# PROBLEM DESCRIPTION:
Return every line from the listing where the word "down" occurs.

EXERCISE DATA: Begin

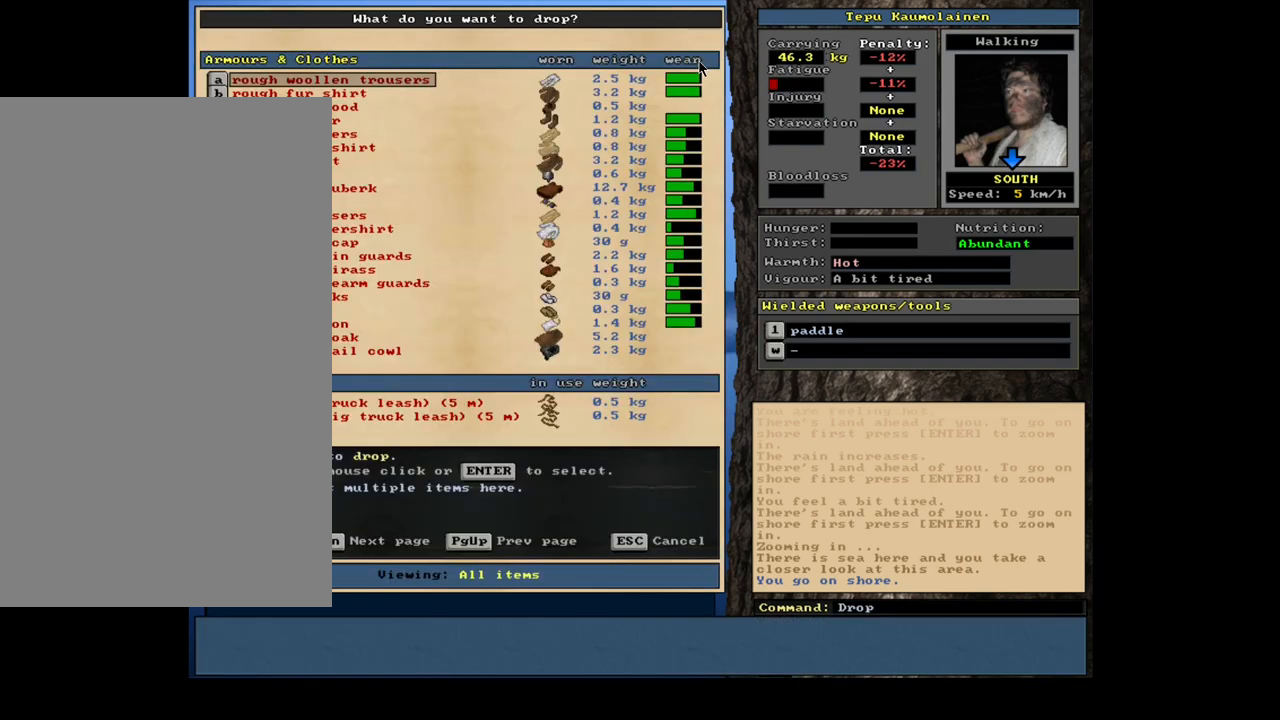
{"keys": [], "mouse": [], "events": []}
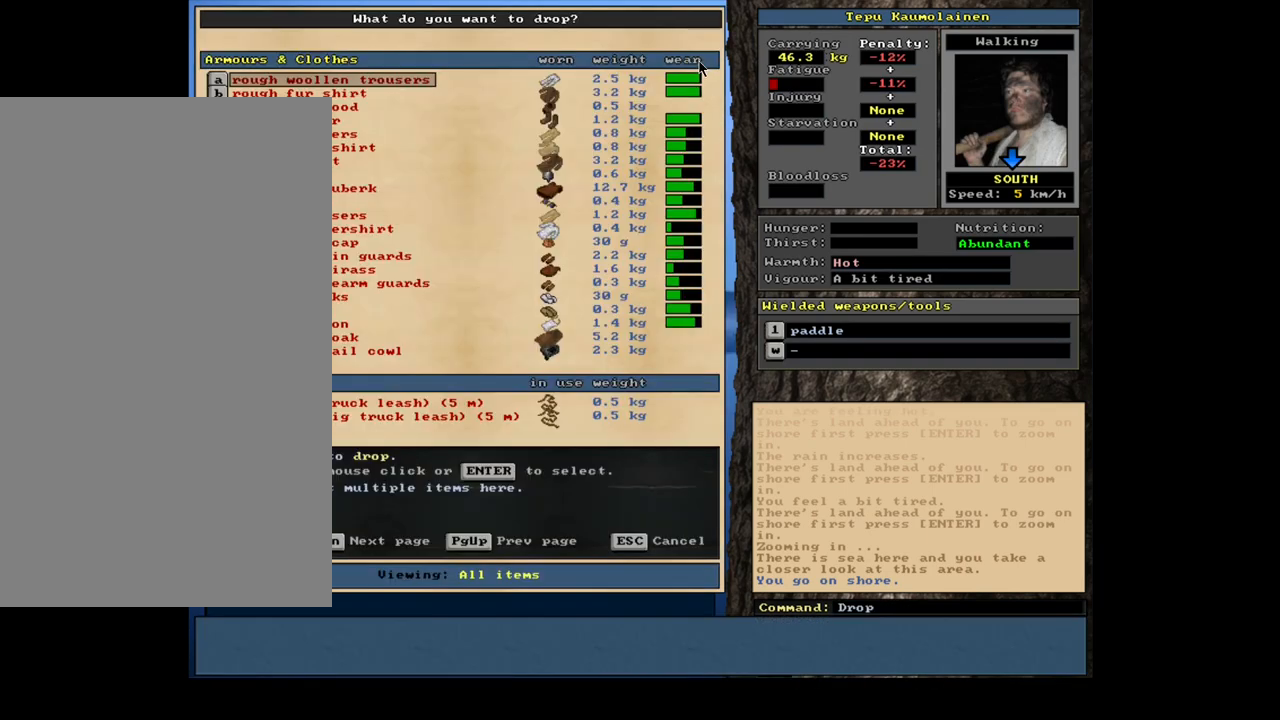
{"keys": [], "mouse": [], "events": []}
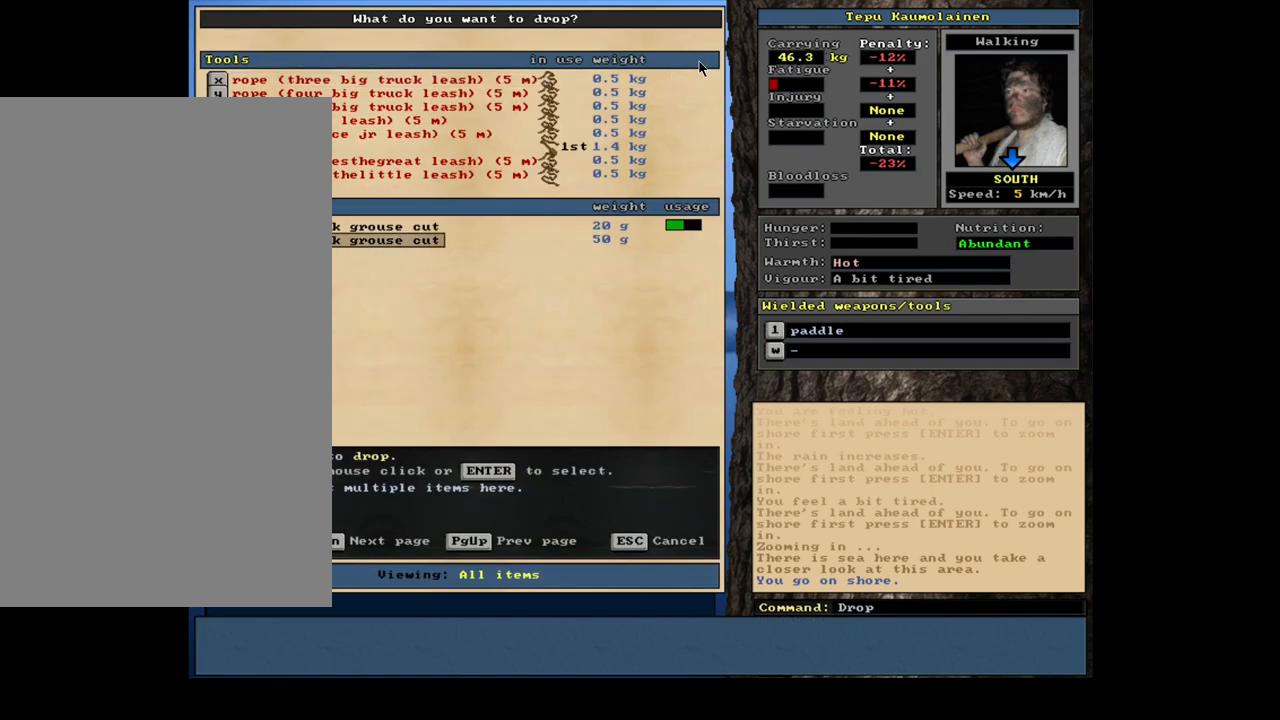
{"keys": [], "mouse": [], "events": []}
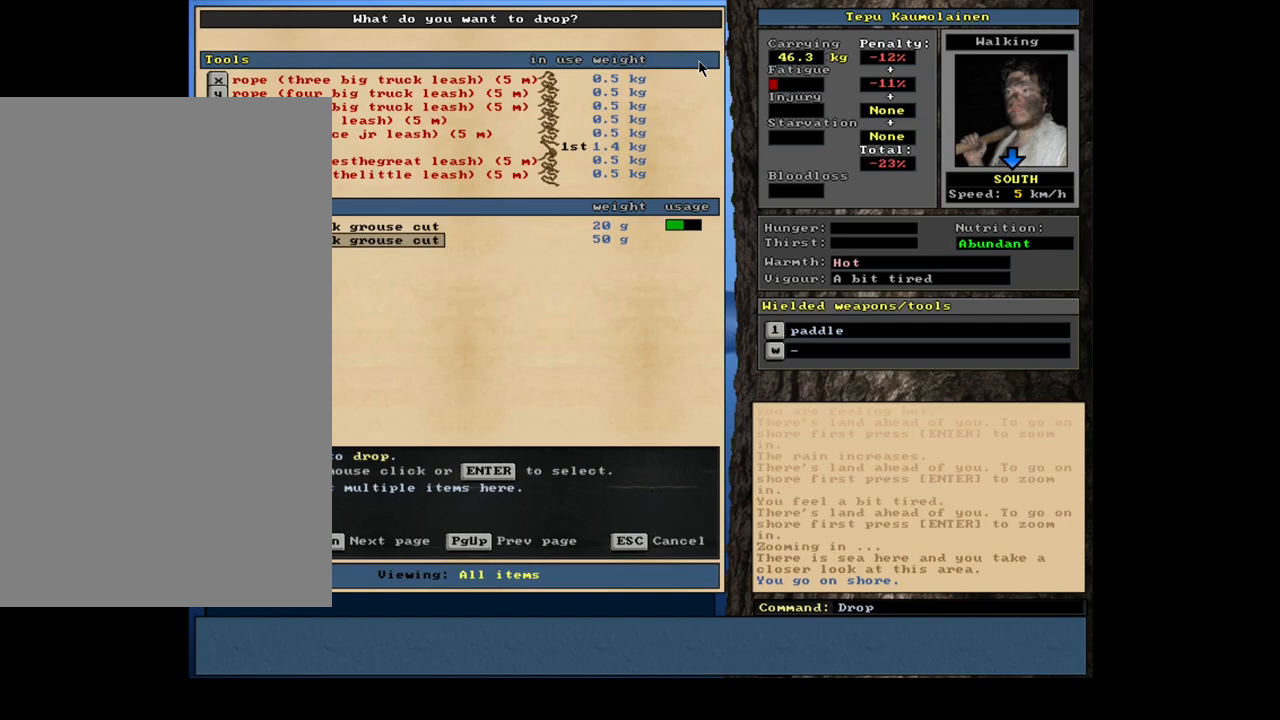
{"keys": [], "mouse": [], "events": [[417, "escape", "down"], [483, "escape", "up"]]}
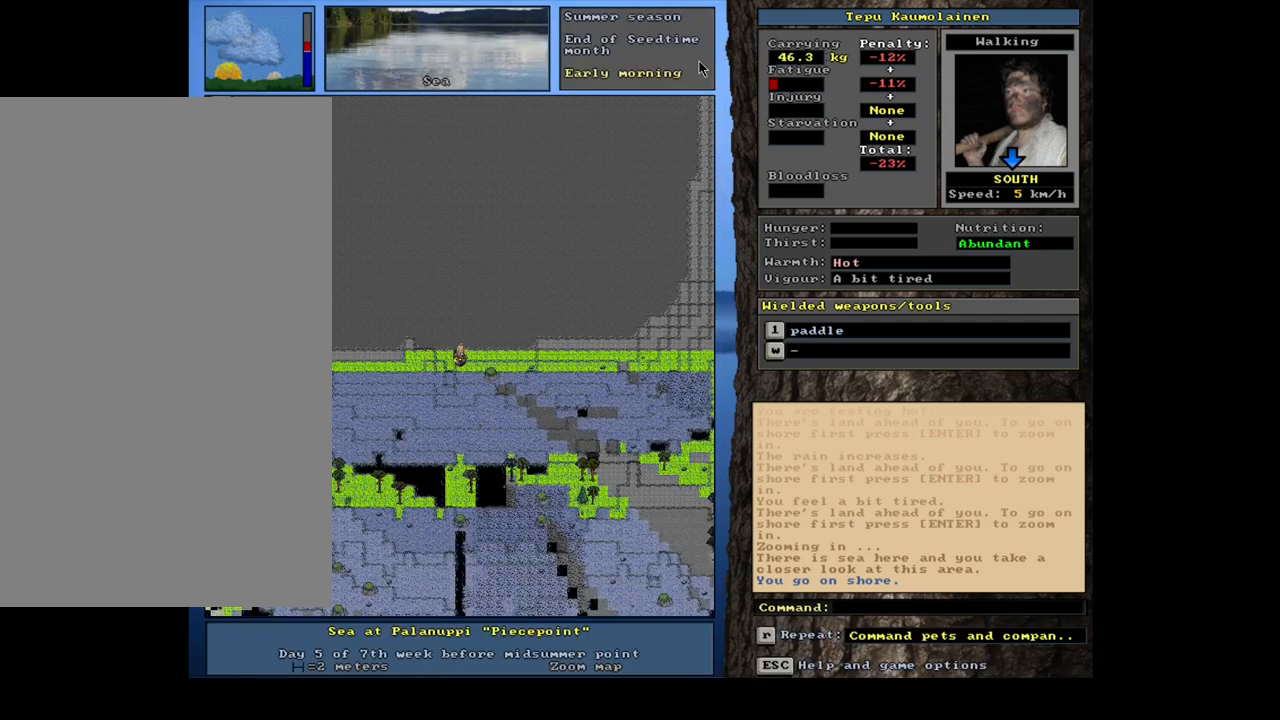
{"keys": ["shift_l"], "mouse": [], "events": [[100, "d", "down"], [200, "d", "up"], [250, "tab", "down"], [350, "f", "down"], [350, "tab", "up"], [433, "f", "up"], [500, "shift_l", "down"]]}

EXERCISE DATA: End

# OUTPUT:
{"keys": [], "mouse": [], "events": [[417, "escape", "down"], [483, "escape", "up"]]}
{"keys": ["shift_l"], "mouse": [], "events": [[100, "d", "down"], [200, "d", "up"], [250, "tab", "down"], [350, "f", "down"], [350, "tab", "up"], [433, "f", "up"], [500, "shift_l", "down"]]}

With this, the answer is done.